§ DATA RECORDS:
■ ■ ■

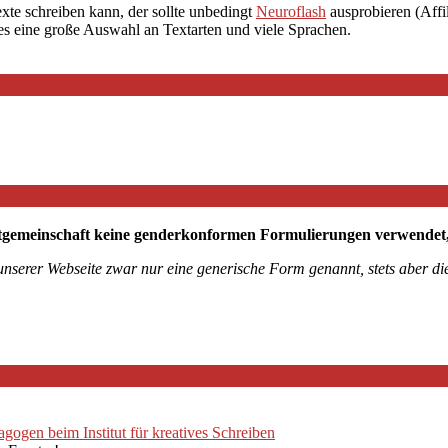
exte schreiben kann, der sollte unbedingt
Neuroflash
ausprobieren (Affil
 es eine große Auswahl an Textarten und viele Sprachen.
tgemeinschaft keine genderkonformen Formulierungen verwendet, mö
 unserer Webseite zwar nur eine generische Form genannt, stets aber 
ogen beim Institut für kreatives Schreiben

■ ■ ■

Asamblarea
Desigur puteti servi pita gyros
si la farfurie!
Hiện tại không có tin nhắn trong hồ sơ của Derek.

■ ■ ■

§ JOB: Copy out, without changes, the part that opens with the line containing "exte schreiben kann, der sollte unbedingt" and closes with the line containing "ogen beim Institut für kreatives Schreiben", including both of those lines.

§ ANSWER TO THE PROBLEM:
exte schreiben kann, der sollte unbedingt
Neuroflash
ausprobieren (Affil
 es eine große Auswahl an Textarten und viele Sprachen.
tgemeinschaft keine genderkonformen Formulierungen verwendet, mö
 unserer Webseite zwar nur eine generische Form genannt, stets aber 
ogen beim Institut für kreatives Schreiben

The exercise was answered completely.